In the core c setting, the 10 most often occurring opcodes with a string index are:

$ bceval c '.map({.name if .operands.first("str")}).Bag.sort(-*.value).head(10)' 
dispatch_o => 108459
const_s => 61445
getattr_o => 16352
dispatch_v => 15188
bindattr_o => 11969
dispatch_i => 7467
getlex_no => 2769
getattr_i => 1657
bindattr_i => 863
param_on_o => 788

It looks to me that we could get a 2 * (108459 + 61445)) / 11983692 = 2.8% reduction in frame's opcode size (and thus improve its chances of getting inlined) by creating 2 alternate versions of opcodes: dispatch_o and const_s: dispatch_o_16 and const_s_16. The only difference with their counterparts would be reserving 2 bytes for the string index, rather than 4.

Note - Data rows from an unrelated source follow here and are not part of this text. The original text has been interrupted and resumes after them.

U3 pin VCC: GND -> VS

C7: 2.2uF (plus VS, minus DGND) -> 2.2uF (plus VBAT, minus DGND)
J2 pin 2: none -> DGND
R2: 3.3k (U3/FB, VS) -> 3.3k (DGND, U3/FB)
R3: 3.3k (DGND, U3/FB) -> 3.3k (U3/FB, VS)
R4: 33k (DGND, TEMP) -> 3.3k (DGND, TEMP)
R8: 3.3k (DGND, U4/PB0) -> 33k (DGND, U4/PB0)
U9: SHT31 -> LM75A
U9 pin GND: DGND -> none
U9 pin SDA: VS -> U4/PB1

In interp.c, the additions would be (I think, please correct me if I'm wrong, as my C is rusty):

            OP(const_s_16):
                GET_REG(cur_op, 0).s = MVM_cu_string(tc, cu, GET_UI16(cur_op, 2).u32);
                cur_op += 4;
                goto NEXT;
            OP(dispatch_o_16): {
                MVMDispInlineCacheEntry **ice_ptr = MVM_disp_inline_cache_get(
                        cur_op, bytecode_start, tc->cur_frame);
                MVMDispInlineCacheEntry *ice = *ice_ptr;
                MVMString *id = MVM_cu_string(tc, cu, GET_UI16(cur_op, 2).u32);
                MVMCallsite *callsite = cu->body.callsites[GET_UI16(cur_op, 4)];
                MVMuint16 *args = (MVMuint16 *)(cur_op + 6);
                MVMuint32 bytecode_offset = (cur_op - bytecode_start) - 2;
                tc->cur_frame->return_value = &GET_REG(cur_op, 0);
                tc->cur_frame->return_type  = MVM_RETURN_OBJ;
                cur_op += 6 + 2 * callsite->flag_count;
                tc->cur_frame->return_address = cur_op;
                ice->run_dispatch(tc, ice_ptr, ice, id, callsite, args, tc->cur_frame->work,
                        tc->cur_frame->static_info, bytecode_offset);
                goto NEXT;
            }           

I guess the oplist parser would need to support a new kind of string index reference, something like "str16".

And of course the necessary changes in the MAST writing.

lizmat commented 6 months ago

If this works out, then maybe all 29 ops that have a string index, should get this treatment:

$ bceval c '.map({.name if .operands.first("str")}).unique.elems'                   
29

Which in the core setting would mean a saving of (2 * 228568) / 11983692 = 3.8% saving.

% bceval c '.grep(*.operands.first("str")).elems' 
228568